Cerpen | Acha...
Cerpen|Acha... - Sebuah butiran bening jatuh kemudian meleleh di pipi laki-laki paruh baya itu. Perlahan ia menyusutnya dengan tangan kanannya. Entah kenapa. Tiba-tiba rasa haru bersarang di hatinya manakala mengamati foto bocah kecil perempuan itu.
Pikiran pak Sulaiman, laki-laki paruh baya itu, melayang ke waktu-waktu sebelumnya.
Dulu, ketika mendiang ayah bocah kecil manis itu masih hidup. Pak Sulaiman sering bertemu dengan bocah itu di tempat acara keramaian.
Ayah dan aminya bocah kecil, Acha, serta neneknya ikut serta. Acha digendong oleh neneknya.
Tiba-tiba pak Sulaiman tersenyum manakala mengingat ketika Acha dalam gendongan nenek, dengan lucunya menyodorkan pipinya untuk dicium.
Terakhir pak Sulaiman ketemu Acha, di tempat pesta.
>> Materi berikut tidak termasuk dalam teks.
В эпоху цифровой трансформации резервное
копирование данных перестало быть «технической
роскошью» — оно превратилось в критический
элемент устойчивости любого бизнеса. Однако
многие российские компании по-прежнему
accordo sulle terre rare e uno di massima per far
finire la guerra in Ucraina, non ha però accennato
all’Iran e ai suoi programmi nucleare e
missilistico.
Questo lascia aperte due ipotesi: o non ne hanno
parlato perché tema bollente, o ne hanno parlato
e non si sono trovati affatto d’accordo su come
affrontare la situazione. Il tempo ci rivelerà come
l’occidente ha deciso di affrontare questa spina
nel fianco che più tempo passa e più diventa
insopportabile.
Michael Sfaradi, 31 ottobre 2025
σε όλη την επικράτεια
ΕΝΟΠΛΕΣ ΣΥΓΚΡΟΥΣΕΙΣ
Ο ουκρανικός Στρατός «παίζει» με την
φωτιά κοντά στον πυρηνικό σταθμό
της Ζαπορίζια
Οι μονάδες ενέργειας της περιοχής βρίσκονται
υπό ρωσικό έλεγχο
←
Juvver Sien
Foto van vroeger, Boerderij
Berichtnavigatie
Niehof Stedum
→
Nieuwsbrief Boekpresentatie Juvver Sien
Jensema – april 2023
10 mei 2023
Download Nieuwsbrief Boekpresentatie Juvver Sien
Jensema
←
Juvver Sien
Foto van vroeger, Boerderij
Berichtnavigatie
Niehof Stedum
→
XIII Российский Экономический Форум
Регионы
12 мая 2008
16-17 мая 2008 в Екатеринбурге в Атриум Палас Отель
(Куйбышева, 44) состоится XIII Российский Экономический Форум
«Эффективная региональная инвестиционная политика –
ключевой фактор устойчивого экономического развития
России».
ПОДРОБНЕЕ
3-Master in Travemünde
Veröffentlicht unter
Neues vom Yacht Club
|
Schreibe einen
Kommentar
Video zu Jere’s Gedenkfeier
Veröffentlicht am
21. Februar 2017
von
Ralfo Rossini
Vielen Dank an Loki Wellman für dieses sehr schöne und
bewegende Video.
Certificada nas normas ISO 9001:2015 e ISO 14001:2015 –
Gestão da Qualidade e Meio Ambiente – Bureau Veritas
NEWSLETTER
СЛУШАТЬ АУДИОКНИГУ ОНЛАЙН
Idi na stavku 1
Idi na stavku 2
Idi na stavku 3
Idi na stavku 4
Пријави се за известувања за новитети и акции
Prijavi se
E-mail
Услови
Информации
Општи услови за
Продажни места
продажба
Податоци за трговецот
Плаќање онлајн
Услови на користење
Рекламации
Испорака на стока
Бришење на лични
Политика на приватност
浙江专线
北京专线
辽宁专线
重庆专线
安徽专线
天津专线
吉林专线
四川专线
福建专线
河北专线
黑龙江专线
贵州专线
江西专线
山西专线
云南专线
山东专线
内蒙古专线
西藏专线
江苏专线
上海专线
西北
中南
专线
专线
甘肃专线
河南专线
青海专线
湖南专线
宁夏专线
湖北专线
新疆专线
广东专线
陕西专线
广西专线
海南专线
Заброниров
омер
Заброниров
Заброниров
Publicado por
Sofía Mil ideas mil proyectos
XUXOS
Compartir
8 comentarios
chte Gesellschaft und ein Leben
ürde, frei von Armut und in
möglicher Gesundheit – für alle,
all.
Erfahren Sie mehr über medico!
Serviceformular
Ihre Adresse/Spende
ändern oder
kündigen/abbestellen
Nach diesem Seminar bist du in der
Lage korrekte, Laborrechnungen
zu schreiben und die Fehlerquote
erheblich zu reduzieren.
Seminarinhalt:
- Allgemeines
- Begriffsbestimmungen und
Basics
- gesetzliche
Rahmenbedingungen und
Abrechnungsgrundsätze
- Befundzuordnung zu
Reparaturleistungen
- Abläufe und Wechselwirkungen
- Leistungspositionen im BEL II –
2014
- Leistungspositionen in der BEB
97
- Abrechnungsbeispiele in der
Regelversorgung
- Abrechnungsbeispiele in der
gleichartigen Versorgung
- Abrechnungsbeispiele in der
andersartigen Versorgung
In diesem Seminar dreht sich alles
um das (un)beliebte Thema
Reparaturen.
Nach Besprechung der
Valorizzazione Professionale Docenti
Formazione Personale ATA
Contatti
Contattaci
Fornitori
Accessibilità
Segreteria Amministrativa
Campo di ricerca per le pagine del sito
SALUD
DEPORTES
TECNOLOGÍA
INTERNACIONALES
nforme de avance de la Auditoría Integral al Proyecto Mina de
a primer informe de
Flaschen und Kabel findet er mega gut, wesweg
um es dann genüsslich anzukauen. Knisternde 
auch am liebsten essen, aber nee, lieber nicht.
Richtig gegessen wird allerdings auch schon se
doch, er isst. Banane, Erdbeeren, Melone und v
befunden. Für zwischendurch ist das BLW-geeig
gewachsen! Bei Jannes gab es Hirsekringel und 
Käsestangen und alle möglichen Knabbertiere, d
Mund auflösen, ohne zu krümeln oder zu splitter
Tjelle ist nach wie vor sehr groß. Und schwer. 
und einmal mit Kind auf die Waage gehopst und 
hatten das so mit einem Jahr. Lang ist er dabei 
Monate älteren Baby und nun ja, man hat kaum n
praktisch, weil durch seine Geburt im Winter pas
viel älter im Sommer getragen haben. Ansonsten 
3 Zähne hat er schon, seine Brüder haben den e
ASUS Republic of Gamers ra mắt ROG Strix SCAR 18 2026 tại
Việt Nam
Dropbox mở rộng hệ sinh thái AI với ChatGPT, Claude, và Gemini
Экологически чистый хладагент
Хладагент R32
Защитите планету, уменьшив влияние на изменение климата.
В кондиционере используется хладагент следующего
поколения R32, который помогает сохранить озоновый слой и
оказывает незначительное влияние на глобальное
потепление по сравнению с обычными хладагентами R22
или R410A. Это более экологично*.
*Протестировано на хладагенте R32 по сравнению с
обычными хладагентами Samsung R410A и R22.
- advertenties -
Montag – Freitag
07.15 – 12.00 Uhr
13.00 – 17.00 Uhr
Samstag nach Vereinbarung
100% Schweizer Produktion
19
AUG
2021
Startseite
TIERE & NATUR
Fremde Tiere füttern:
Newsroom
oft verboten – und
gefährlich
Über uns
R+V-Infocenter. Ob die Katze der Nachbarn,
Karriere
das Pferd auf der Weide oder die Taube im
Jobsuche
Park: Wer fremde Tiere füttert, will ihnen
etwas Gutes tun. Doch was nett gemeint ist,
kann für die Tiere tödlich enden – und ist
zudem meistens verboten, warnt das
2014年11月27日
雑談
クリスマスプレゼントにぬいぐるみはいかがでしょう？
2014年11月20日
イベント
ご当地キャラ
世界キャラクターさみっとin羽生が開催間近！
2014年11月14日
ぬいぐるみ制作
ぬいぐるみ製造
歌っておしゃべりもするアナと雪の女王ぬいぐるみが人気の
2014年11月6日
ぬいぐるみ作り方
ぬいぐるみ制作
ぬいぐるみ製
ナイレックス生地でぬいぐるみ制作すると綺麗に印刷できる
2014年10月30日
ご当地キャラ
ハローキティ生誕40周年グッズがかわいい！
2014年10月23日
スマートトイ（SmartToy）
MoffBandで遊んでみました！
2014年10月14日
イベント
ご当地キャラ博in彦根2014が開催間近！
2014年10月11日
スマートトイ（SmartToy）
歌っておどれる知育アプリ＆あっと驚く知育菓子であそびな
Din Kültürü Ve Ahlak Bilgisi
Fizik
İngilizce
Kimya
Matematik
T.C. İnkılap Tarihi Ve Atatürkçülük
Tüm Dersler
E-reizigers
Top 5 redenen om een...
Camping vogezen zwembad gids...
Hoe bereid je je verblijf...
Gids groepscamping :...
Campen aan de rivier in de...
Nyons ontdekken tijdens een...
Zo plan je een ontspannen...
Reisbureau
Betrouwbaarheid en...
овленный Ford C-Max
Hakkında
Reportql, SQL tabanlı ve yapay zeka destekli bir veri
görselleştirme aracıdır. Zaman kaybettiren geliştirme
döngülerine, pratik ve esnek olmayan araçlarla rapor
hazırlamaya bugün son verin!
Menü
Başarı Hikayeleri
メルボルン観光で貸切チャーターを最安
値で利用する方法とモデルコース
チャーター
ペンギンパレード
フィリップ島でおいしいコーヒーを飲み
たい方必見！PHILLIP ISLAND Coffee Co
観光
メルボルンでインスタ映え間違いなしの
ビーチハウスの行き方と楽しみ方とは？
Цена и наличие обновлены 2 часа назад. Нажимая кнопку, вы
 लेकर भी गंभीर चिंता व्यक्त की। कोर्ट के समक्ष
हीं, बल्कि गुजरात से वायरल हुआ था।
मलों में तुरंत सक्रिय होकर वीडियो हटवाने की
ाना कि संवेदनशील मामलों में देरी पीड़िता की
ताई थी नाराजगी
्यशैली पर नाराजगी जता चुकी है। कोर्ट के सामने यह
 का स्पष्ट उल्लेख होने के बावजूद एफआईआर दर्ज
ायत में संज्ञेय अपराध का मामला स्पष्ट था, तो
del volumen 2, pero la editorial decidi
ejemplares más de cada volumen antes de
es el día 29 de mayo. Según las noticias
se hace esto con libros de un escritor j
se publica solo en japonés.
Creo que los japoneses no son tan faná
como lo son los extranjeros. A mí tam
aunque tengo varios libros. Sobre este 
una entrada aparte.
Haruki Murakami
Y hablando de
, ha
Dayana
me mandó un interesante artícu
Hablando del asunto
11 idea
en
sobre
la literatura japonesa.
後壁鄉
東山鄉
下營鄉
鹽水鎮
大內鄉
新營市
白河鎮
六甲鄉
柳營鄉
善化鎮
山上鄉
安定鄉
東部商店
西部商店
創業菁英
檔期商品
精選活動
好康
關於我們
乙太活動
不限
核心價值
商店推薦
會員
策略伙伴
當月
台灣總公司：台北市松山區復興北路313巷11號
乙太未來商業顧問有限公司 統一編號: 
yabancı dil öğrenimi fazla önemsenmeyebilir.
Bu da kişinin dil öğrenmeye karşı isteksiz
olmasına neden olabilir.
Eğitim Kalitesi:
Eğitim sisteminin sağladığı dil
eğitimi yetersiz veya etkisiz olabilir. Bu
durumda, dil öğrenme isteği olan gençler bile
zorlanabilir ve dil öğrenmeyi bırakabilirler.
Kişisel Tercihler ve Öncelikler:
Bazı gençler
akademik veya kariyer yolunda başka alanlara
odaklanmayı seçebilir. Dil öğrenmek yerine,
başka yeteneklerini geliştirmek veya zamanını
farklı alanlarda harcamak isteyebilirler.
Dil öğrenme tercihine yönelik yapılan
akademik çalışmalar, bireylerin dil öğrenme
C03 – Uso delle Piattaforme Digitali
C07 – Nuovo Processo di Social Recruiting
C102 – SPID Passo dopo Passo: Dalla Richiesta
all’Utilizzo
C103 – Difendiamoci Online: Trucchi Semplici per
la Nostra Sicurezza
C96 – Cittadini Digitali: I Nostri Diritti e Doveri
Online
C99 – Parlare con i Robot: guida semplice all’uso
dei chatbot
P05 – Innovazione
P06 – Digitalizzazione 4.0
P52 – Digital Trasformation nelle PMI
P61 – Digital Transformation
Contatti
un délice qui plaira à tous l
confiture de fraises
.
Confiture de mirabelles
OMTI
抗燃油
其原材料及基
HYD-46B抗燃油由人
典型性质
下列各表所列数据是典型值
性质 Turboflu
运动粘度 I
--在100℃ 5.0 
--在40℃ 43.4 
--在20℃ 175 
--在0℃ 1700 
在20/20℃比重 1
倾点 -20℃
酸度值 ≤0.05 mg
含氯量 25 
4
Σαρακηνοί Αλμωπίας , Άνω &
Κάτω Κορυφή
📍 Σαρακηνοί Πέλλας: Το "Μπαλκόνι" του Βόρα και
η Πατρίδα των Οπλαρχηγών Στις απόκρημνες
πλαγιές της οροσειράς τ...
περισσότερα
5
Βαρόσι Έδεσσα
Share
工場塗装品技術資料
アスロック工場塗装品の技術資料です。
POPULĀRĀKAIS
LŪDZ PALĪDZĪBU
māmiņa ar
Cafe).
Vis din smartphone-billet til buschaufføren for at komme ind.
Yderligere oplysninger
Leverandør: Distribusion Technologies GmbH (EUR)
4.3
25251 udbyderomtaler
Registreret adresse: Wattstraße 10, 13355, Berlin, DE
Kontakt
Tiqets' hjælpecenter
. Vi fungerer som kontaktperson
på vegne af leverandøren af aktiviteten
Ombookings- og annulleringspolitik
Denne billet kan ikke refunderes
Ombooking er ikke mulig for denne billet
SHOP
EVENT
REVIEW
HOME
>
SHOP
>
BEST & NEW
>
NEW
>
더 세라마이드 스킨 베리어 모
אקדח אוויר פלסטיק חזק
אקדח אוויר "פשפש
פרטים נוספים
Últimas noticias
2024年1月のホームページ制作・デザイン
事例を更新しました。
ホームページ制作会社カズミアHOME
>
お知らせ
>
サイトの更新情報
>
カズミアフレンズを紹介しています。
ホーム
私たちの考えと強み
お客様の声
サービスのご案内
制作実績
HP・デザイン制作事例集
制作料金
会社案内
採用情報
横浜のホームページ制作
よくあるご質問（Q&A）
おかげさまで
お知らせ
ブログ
Tapi Acha, saat digendong ami jadi takut bersalaman dengan pak Sulaiman.
Waktu itu pak Sulaiman bernyanyi duet dengan buk De Wirda Nengsih. Mungkin Acha tidak ingat lagi.
Acha bukan cucu kandung, pak Sulaiman sudah menganggap Acha sebagai cucunya sendiri. Itu bukan tanpa alasan.
Ayah dan aminya Acha, keduanya bekas murid pak Sulaiman sewaktu di es-em-pe.
"Maafkan Atuk Muda, ya Acha. Atuk tak bisa datang dalam acara menyeratus hari mendiang ayahmu," ujar pak Sulaiman mendesis seraya menyentuh pipi Acha di foto yang terpampang di layar hp androidnya.
"Hanya kalimat alfatihah dan doa untuk mendiang ayahmu yang bisa Atuk Muda kirim dari jauh. Ayahmu orang yang sangat baik dan mudah bergaul, Acha.
Semoga Acha kelak menjadi orang pintar dan soleha, biar arwah ayahmu bahagia di alam sana ," sambung pak Sulaiman membatin.***
Catatan : Cerpen ini didedikasikan untuk mengenang almarhum Rici Putra Minda dalam acara Menyeratus Hari, Kamis (29/4/2021).